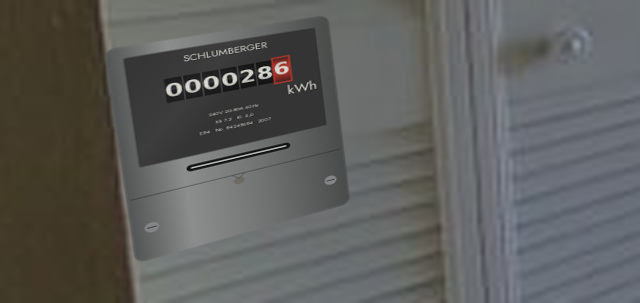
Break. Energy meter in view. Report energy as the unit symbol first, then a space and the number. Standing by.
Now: kWh 28.6
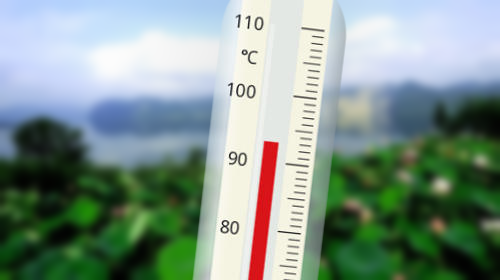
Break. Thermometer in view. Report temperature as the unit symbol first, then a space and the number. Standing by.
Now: °C 93
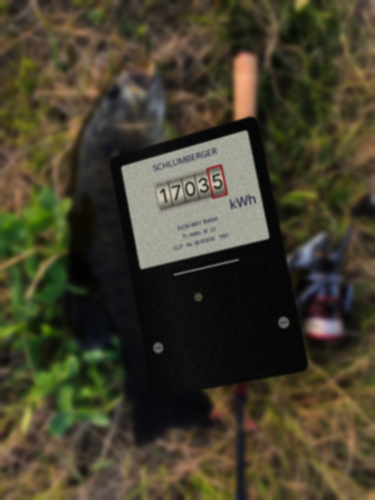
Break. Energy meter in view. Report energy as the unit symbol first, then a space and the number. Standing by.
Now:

--- --- ---

### Written task
Transcribe every line of the items above verbatim, omitting the pictures.

### Final answer
Break. Energy meter in view. Report energy as the unit symbol first, then a space and the number. Standing by.
Now: kWh 28.6
Break. Thermometer in view. Report temperature as the unit symbol first, then a space and the number. Standing by.
Now: °C 93
Break. Energy meter in view. Report energy as the unit symbol first, then a space and the number. Standing by.
Now:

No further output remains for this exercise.